If an item already exists in a collection (same item_id/item_type pair), an HTTP 409 error will be raised. You can choose to ignore this error by setting exists_ok=True.

Add a note to an existing item

You can modify an existing item to add or modify the note attached to it using [update_collection_item]. Let's reuse the example above:

>>> from huggingface_hub import get_collection, update_collection_item

# Fetch collection with newly added items
>>> collection_slug = "osanseviero/os-week-highlights-sept-18-24-650bfed7f795a59f491afb80"
>>> collection = get_collection(collection_slug)

# Add note the `lmsys-chat-1m` dataset
>>> update_collection_item(
...     collection_slug=collection_slug,
...     item_object_id=collection.items[2].item_object_id,
...     note="This dataset contains one million real-world conversations with 25 state-of-the-art LLMs.",
... )

Reorder items

Items in a collection are ordered. The order is determined by the position attribute of each item. By default, items are ordered by appending new items at the end of the collection.
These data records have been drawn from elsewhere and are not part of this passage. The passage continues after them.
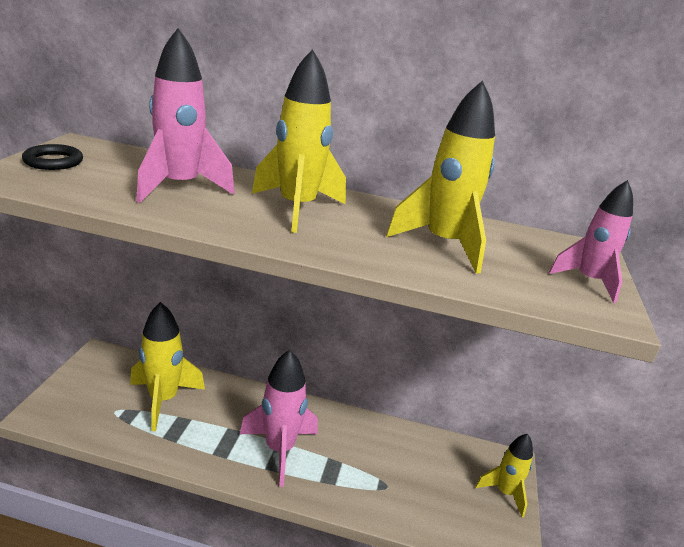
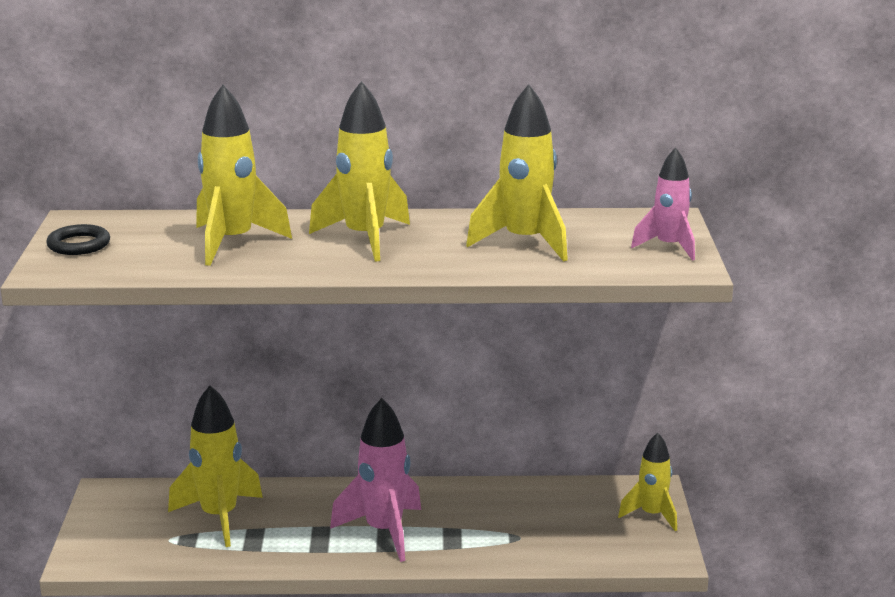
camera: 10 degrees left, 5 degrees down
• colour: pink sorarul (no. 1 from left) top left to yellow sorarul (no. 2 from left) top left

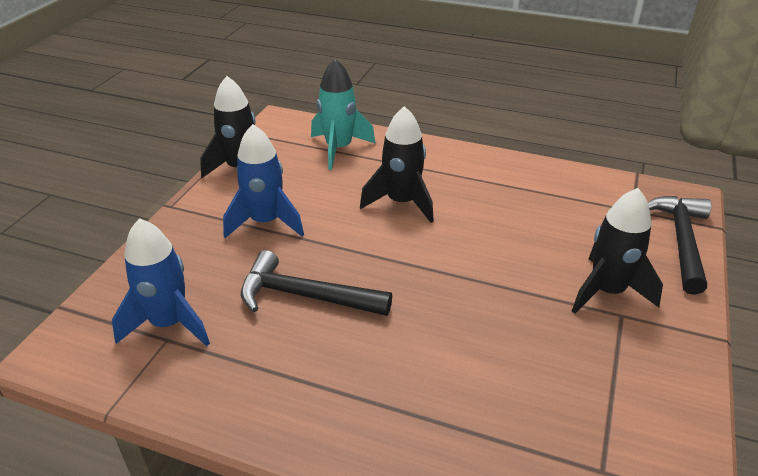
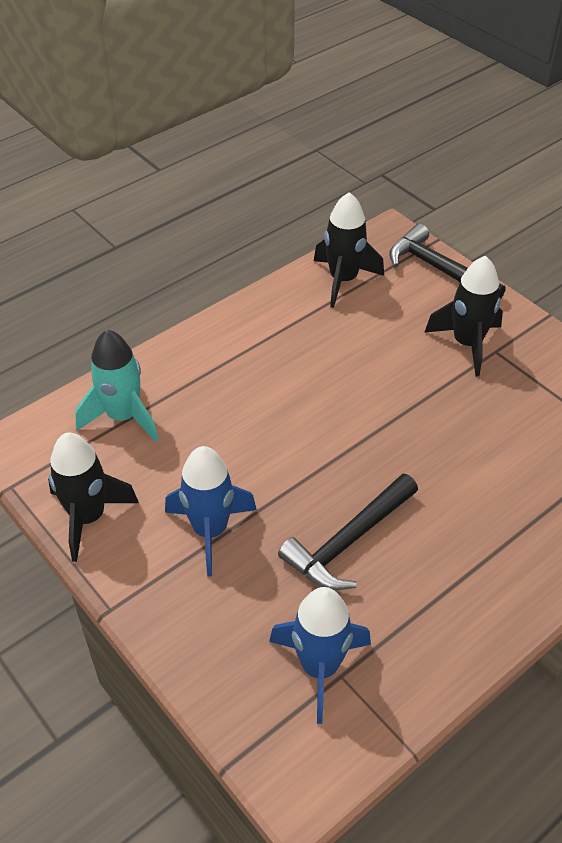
camera: 60 degrees left, 10 degrees up
• relocated: black sorarul (no. 2 from left) centre to top centre

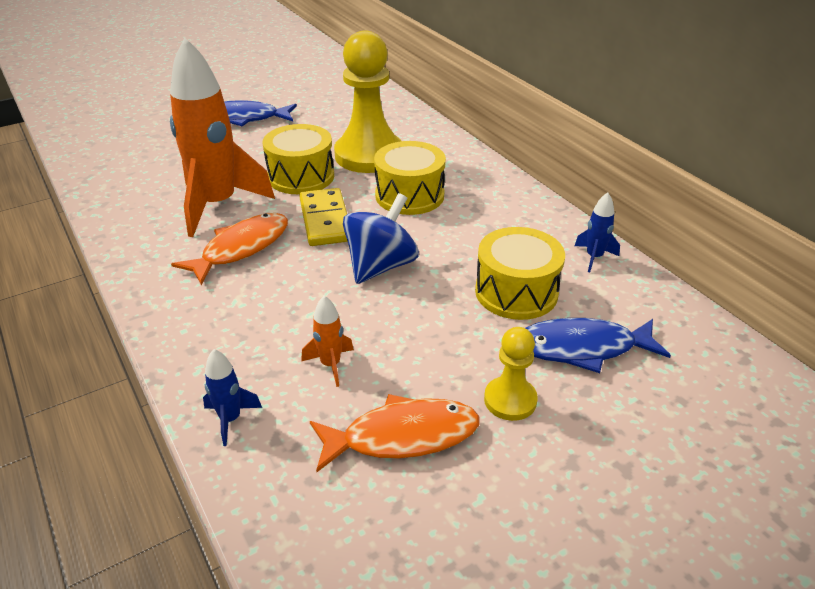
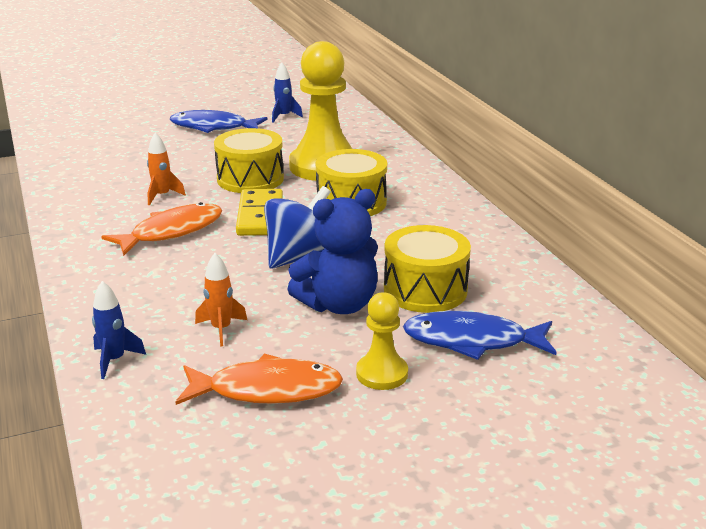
camera: 10 degrees right, 10 degrees down
• size: orange sorarul (no. 1 from left) top left = top left x0.41
• relocated: blue sorarul (no. 2 from left) middle right to top centre
• appeared: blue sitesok centre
You can update the order using [update_collection_item] the same way you would add a note.

Let's reuse our example above:

>>> from huggingface_hub import get_collection, update_collection_item

# Fetch collection
>>> collection_slug = "osanseviero/os-week-highlights-sept-18-24-650bfed7f795a59f491afb80"
>>> collection = get_collection(collection_slug)

# Reorder to place the two `Wuerstchen` items together
>>> update_collection_item(
...     collection_slug=collection_slug,
...     item_object_id=collection.items[3].item_object_id,
...     position=2,
... )

Remove items

Finally, you can also remove an item using [delete_collection_item].

>>> from huggingface_hub import get_collection, update_collection_item

# Fetch collection
>>> collection_slug = "osanseviero/os-week-highlights-sept-18-24-650bfed7f795a59f491afb80"
>>> collection = get_collection(collection_slug)

# Remove `coqui/xtts` Space from the list
>>> delete_collection_item(collection_slug=collection_slug, item_object_id=collection.items[0].item_object_id)

Delete collection

A collection can be deleted using [delete_collection].

Warning

This is a non-revertible action. A deleted collection cannot be restored.

>>> from huggingface_hub import delete_collection
>>> collection = delete_collection("username/useless-collection-64f9a55bb3115b4f513ec026", missing_ok=True)

Manage collections from the CLI

All of the above operations are also available from the hf command-line interface:

# List collections
>>> hf collections ls
>>> hf collections ls --owner nvidia
>>> hf collections ls --item models/teknium/OpenHermes-2.5-Mistral-7B --limit 10

# Get info about a collection
>>> hf collections info username/my-collection-slug

# Create a collection
>>> hf collections create "My Models"
>>> hf collections create "My Models" --description "A collection of my favorite models" --private

# Update a collection's metadata
>>> hf collections update username/my-collection --title "New Title"
>>> hf collections update username/my-collection --private --theme green

# Add an item to a collection
>>> hf collections add-item username/my-collection moonshotai/kimi-k2 model
>>> hf collections add-item username/my-collection Qwen/DeepPlanning dataset --note "Useful dataset"

# Update an item's note or position
>>> hf collections update-item username/my-collection ITEM_OBJECT_ID --note "Updated note"
>>> hf collections update-item username/my-collection ITEM_OBJECT_ID --position 0

# Delete an item from a collection
>>> hf collections delete-item username/my-collection ITEM_OBJECT_ID

# Delete a collection
>>> hf collections delete username/my-collection
>>> hf collections delete username/my-collection --missing-ok

Use --format json for machine-readable output. For the full list of options, run hf collections <command> --help. For more details, see the CLI guide.